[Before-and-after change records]
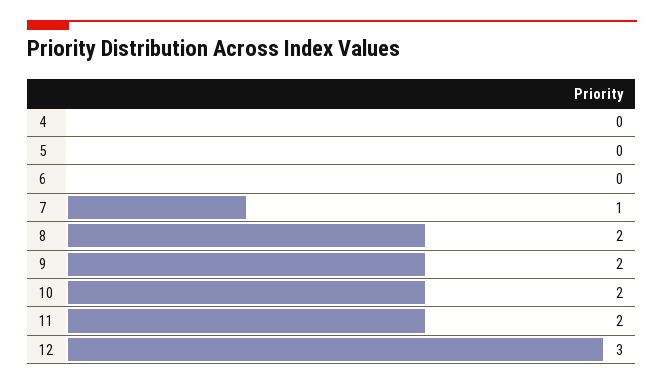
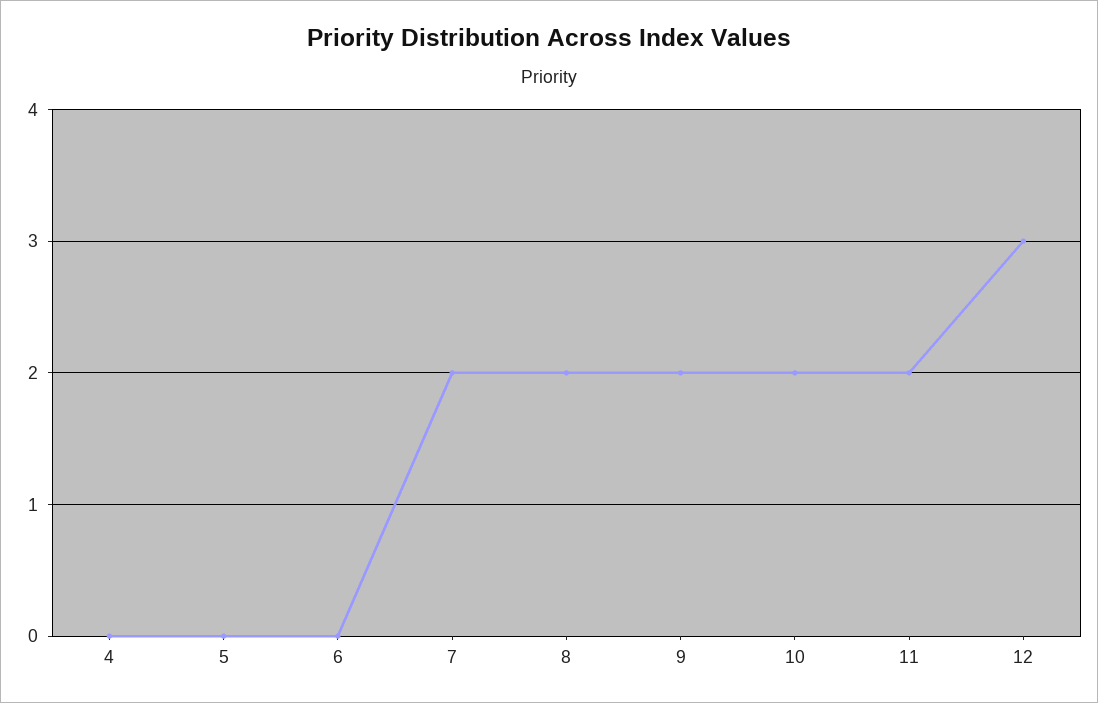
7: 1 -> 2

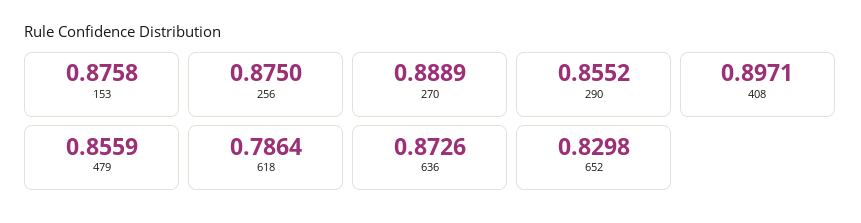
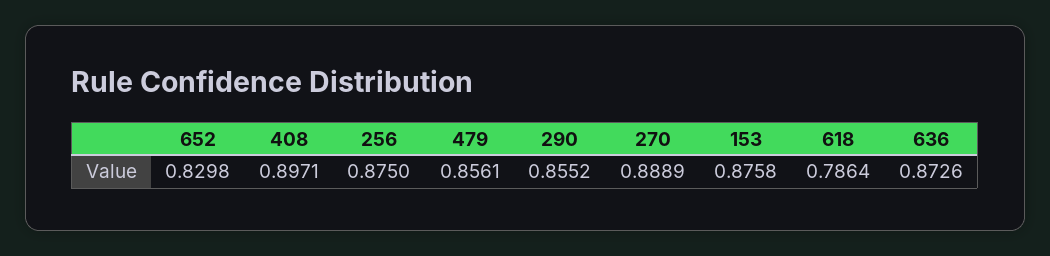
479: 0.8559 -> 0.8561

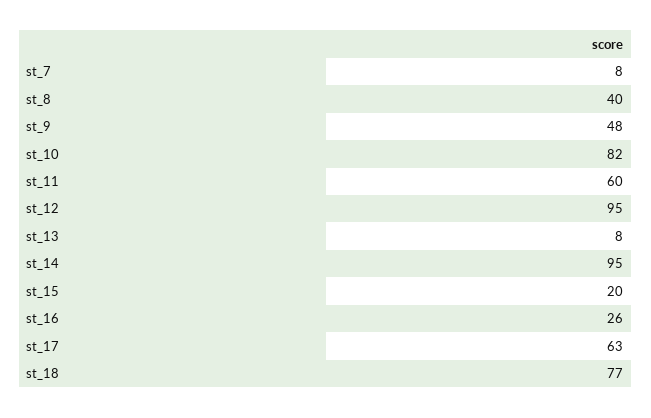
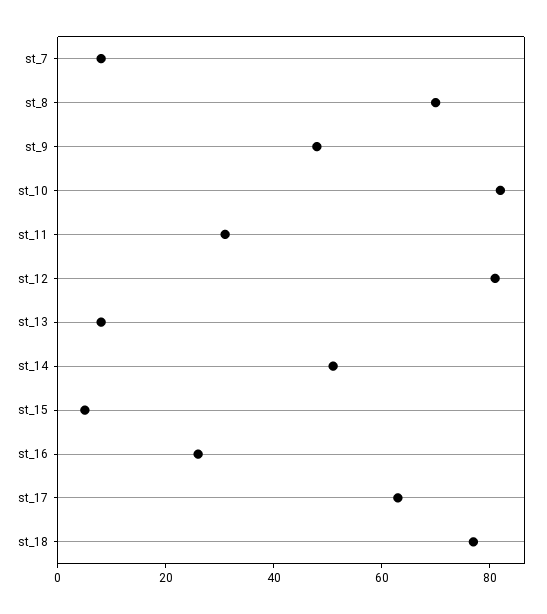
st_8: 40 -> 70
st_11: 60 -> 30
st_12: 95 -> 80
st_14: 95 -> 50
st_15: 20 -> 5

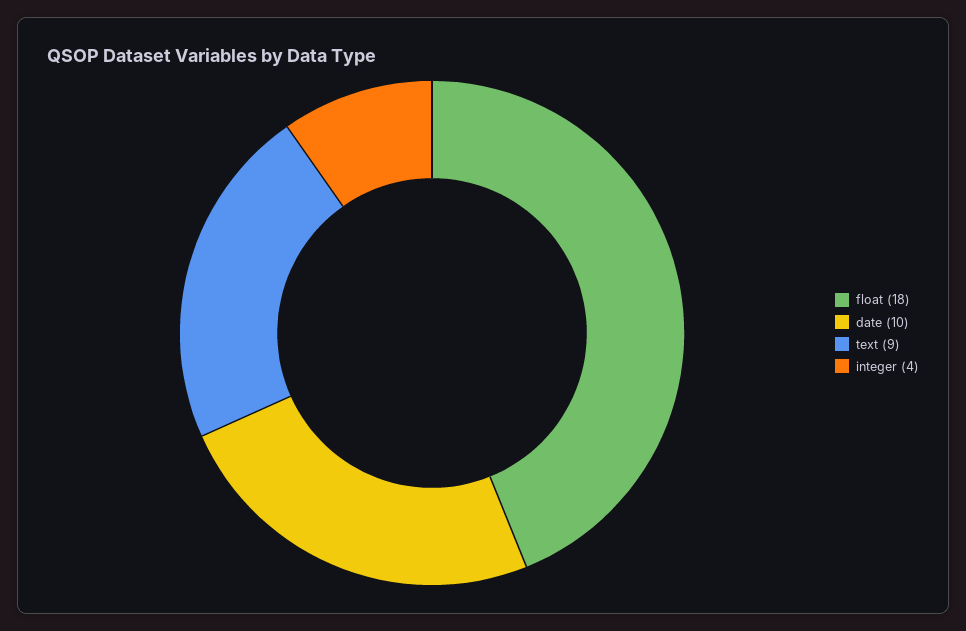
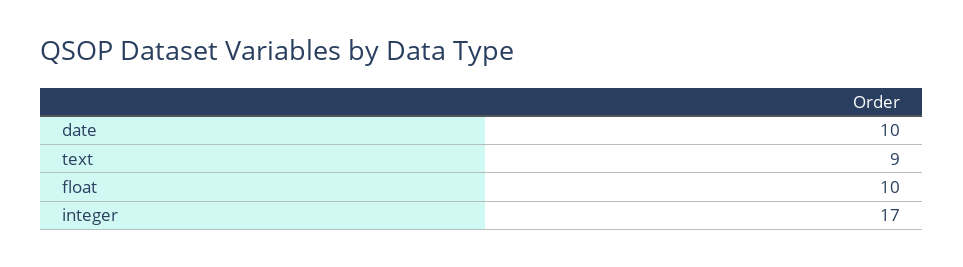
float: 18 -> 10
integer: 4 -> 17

**YOUR TASK:** Exact reproduction of the entries above is what's needed; images stay out.

**RESULT OF THE TASK:**
7: 1 -> 2

479: 0.8559 -> 0.8561

st_8: 40 -> 70
st_11: 60 -> 30
st_12: 95 -> 80
st_14: 95 -> 50
st_15: 20 -> 5

float: 18 -> 10
integer: 4 -> 17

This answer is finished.